Attiny's have had USI (I2C/SPI/UART) for ages, for example, attiny85 that was introduced in 2005.
@@osmanpasha_diy On the eight pin ones?
@@john_hind yep
It would be super cool if Great Scott now took your design and improved it even further.
The most epic type of battle ever
And a learning experience for is viewers😊
If they find defects or holes in each other's designs, would that make the collaboration...
Swiss Cheese?
He already commented that he might use the chip in the future. Bu probably for a different project...
Nice introduction to the new ATtinys - however, regarding your criticism of the old SPI-programming interface: I never had a problem using all 5 pins (excluding reset, vcc and gnd) on the 8-pin chips with in-circuit programming. Yes, you are double-using those pins, but only during programming. And then it normally doesn't matter if you send invalid codes to an also attached SPI-slave devide, blink some LEDs or have push-buttons attached (as long as you don't press these buttons during programming).

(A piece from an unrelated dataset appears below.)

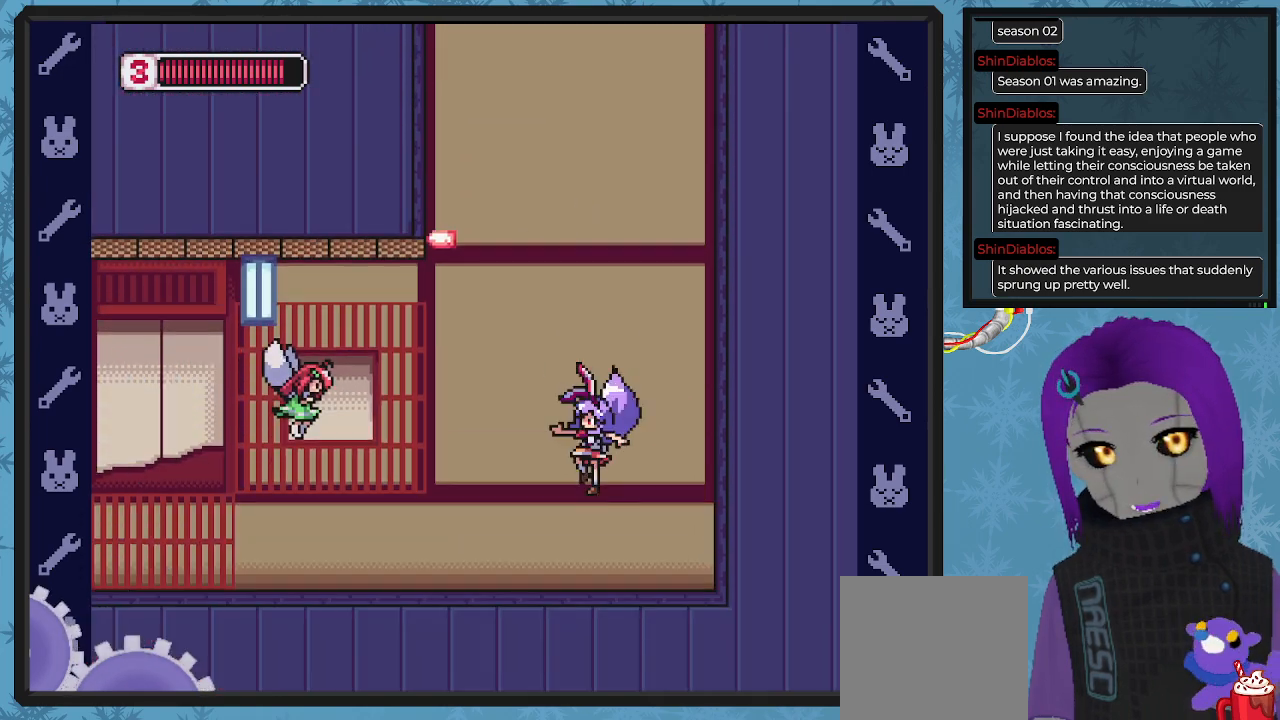
{"buttons": ["X"], "left_stick": "center", "events": [[100, "X", "down"], [233, "X", "up"], [300, "A", "down"], [400, "A", "up"], [400, "X", "down"], [433, "X", "up"], [500, "X", "down"]]}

I agree that it does not always crete issues if you pay attention what you connect to the pins. Still, I like the new method better.
Yeah, that's what I found too, just take a little care to avoid a large load to the programming pins, but like he said, the new way is a lot nicer. I found myself using the 20 pin ATTINYs when an 8 pin would do, just because I knew I wouldn't run out of pins in any case.
Both you guys have taught me so much. I love being able to take the basics of a concept, develop it into a working project and then move it onto the next level to really cement my understanding.
I always try to stand on the "shoulders of giants" ;-)
After playing around with Arduinos dor a few years, I came across this series of newer microcontrollers about 7 months ago. I use them now for all smaller projects. The required hardware for programming is so simple and cheap, and still no bootloader required. Quite accurate timers without external oscillator. I love it!
Thank you for sharing your experience!
Doing the chip 'supply shortage' these were the only cheap chips I could find, so I had to figure out how to use them, there was not a lot of youtubers using them yet. Great to see even the favorite channel is using them.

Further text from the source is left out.